Tuesday, November 28, 2017

cityboy (but not his money)...

is on a roll today---first day off from Friends since November 6th (a long time)---but in the last hour have donated some money to Johns Hopkins (where I went to college) and bought a ticket to Jesus Hopped the A Train at Signature, tomorrow evening. Glad about the latter---have wanted to see the play, and getting a ticket on TDF makes it reasonable. So far only half a day scheduled at Friends for tomorrow, so should be rested for the play.
About Hopkins, every year I receive a call from an undergraduate (usually a freshman) asking for a donation. This year's freshman was named Bentley---we had a nice conversation---I asked a lot of questions, and I ended up giving the university $25.00. Interesting, many years later, Hopkins remains a strong part of my life narrative--the place that allowed me to feel I could "make it" in theater. If that exactly did not happen, I am still able to put that year---my last year as an undergraduate---in perspective. Yes, it was an amazing year---I was President of the Barnstomers---at that time the only performing theater group on the campus---at least the only undergraduate one. As President, I implemented an extended program, adding two more full productions and two evenings of one act plays in collaboration with the drama group, Masks and Faces, of Goucher. Lots of feelings from that time---a sense of strength and uniqueness  that I never expected as a Freshman, but also a sense of being overwhelmed by all the praise and already at a young age, being at "the top". But it happened, cityboy, and is part of your past, even if it does not play a great role in your life at this moment.
  Some reports: Saturday night, after some deliberation about choices, opted for the film Ladybird at the Angelica. Unlike most people I have spoken to or read, I found it kind of empty and self important. The script is "passable"; the camera work ordinary---yes, there is some interest in this senior in high school trying to find herself, and separate herself from a domineering, overfeeling mother, but ultimately "so what"? She gets what she wants---an acceptance from Barnard, and after all, she becomes the star she is now. Is that important? Towards the end, I felt like yelling at the screen: "All right, grow up and become famous, already!"  Really surprised at how ordinary the movie seemed to me. How does it merit such praise? Well, reviewers are strange.

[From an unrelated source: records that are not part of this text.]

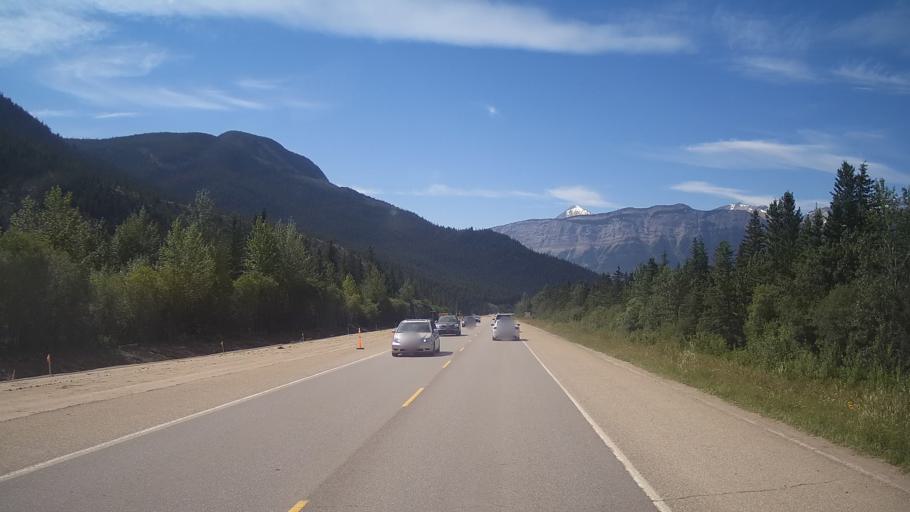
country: CA
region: Alberta
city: Jasper Park Lodge
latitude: 53.0614
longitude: -118.0663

  Sunday, spent the first part of the afternoon at Cobra, watching the Jets-Panthers game. Had some good conversations with two people---one, an aspiring actor and film maker, and two, my friend Paul, whom I have known through Cobra for about three years now, and who is a regular there. Just some good back and forth banter as the game came to a close. Will I return there next Sunday? Not sure---the only game to watch is not that interesting, but if not there---where?  Sunday, as long as there is no protest activity, are still kind of vague to me in terms or organizing. Did not stop off at South Fourth afterwards, as it was cold, and I was underdressed, but simply returned home and went to bed, awakened by a text from Kristen, head of the history department at Friends, that I was needed the next day.
  Today, a kind of freedom, maybe will visit La Flaca---I really owe my friend Bobby, the owner, a visit--or maybe some other "Saloon".  Three more days at Friends, but will report soon.